Monday 17 March 2014

The Crimean Crisis: Implications for Political Science

A guest post on the Crimean crisis from Prof Peter Rutland, who is currently visiting the department from Wesleyan University.

The Russian invasion of Crimea blindsided international observers. Just the week before US Congressional leaders received a briefing from the Director of National Intelligence in which they were assured that Russian military action was unlikely. The British understanding was no better. Sir Tony Brenton, British ambassador to Russia 2004-08, wrote in the Financial Times on February 24 that the idea of a Russian military response was a ‘dark fantasy’.

It is not just spies and diplomats, but also scholars, who are scrambling for answers. Putin's efforts to derail Ukraine's integration with the European Union directly contradict liberal institutionalists who argue that globalization has made the nation state redundant. Cue complaints that Putin is living in a ‘19th century time warp’. Make that 18th century, since Catherine the Great seized Crimea in 1783 (and that is why she is called 'Great').

But Realists are also left with egg on their face, since as I discuss in this article, it is hard to argue that invading Crimea is beneficial to Russia's national interests.

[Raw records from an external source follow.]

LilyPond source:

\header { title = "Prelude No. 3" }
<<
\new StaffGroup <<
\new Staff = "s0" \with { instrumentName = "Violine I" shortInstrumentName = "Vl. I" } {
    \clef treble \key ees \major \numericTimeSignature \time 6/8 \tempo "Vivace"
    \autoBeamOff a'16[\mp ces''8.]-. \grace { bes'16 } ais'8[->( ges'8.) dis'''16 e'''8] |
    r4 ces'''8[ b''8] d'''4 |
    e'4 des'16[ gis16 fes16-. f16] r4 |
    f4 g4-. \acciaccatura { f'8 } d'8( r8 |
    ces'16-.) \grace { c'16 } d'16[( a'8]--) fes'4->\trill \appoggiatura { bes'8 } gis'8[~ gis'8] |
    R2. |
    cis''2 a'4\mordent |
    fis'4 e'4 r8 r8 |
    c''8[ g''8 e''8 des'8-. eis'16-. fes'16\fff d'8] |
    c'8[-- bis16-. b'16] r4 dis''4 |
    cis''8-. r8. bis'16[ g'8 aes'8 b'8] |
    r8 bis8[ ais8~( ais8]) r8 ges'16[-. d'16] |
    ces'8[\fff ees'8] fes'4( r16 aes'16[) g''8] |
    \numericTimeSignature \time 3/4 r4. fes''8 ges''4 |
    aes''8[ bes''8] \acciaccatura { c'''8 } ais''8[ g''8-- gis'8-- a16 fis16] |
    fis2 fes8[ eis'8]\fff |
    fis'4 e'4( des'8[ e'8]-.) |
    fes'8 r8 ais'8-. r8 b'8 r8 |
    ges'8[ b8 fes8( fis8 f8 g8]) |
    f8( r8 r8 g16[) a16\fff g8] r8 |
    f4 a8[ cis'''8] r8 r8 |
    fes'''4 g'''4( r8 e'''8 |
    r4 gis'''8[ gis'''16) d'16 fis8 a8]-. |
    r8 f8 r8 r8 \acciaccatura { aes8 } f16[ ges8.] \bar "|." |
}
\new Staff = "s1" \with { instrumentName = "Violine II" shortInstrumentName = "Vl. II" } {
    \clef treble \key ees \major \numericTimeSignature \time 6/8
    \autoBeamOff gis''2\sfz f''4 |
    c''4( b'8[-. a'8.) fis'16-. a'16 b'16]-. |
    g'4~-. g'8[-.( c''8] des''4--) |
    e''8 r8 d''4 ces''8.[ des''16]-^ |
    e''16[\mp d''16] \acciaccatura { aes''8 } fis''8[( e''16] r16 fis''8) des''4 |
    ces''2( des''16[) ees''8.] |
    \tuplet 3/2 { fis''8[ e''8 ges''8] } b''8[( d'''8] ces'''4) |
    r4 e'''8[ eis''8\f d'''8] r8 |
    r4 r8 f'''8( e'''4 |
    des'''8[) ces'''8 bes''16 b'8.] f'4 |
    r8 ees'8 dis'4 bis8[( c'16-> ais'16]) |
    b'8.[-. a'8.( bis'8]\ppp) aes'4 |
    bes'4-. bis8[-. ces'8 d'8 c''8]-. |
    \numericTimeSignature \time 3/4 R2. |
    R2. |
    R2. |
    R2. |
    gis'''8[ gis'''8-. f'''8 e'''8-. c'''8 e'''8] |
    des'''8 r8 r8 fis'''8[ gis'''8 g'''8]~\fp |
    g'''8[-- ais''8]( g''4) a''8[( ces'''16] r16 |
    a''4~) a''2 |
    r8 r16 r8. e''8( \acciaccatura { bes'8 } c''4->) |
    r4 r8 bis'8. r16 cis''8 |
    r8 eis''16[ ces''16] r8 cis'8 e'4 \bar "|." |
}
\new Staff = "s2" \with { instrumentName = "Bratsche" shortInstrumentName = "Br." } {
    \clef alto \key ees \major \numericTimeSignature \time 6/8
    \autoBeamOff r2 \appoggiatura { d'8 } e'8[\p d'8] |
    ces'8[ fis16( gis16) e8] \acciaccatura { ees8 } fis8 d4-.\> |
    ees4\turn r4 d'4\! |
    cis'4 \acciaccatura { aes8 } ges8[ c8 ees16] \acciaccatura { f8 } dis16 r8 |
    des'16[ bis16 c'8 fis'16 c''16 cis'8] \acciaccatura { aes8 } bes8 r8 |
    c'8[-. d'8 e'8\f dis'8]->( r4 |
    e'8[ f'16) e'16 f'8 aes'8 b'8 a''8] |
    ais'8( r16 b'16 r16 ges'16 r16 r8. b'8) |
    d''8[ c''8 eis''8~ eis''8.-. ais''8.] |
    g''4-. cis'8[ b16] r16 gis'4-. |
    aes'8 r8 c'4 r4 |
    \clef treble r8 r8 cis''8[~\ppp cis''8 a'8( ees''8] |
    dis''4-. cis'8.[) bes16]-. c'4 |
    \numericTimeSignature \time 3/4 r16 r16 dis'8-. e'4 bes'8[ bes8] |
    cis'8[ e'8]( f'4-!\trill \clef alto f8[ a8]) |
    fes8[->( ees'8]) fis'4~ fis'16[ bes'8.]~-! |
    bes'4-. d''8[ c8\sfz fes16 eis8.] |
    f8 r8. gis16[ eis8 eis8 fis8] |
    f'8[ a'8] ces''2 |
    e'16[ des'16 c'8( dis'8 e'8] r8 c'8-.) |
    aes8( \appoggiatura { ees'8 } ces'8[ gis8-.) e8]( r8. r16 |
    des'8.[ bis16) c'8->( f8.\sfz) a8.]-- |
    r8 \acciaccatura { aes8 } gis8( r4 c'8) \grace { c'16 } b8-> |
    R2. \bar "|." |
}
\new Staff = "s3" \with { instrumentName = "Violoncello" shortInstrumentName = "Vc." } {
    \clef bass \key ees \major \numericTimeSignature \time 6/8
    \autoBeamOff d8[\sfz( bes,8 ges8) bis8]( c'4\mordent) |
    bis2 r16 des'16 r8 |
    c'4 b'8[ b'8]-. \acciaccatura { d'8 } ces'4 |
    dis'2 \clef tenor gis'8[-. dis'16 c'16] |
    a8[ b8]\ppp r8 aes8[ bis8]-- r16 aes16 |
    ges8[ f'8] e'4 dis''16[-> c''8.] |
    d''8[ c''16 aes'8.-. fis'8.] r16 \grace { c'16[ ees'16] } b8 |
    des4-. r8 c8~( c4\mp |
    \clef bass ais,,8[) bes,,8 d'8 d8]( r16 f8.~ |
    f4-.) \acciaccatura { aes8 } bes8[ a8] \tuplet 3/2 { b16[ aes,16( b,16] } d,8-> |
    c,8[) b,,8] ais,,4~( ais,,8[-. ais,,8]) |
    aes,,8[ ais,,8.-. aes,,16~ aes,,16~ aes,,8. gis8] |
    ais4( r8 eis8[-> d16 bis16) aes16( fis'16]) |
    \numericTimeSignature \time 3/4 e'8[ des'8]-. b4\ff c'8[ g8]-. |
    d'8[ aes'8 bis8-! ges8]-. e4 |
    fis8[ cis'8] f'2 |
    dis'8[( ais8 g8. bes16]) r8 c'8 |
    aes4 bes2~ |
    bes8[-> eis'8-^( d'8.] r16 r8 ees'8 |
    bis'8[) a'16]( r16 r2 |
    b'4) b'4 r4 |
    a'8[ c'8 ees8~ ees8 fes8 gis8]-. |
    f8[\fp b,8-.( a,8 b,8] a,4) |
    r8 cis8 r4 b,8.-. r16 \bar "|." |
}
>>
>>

So one is left I guess with psychological explanations, of Putin as a wounded and frustrated soul. More promising perhaps is a bureaucratic politics approach, unpacking the decision making of Russian elites, in the tradition of Jack Snyder's work on the origins of World War One, Myths of Empire. Putin's waning popularity at home left him vulnerable to a push by the security elites (siloviki) to increase their influence at the expense of the market liberals (who still control some key economic policy-making institutions).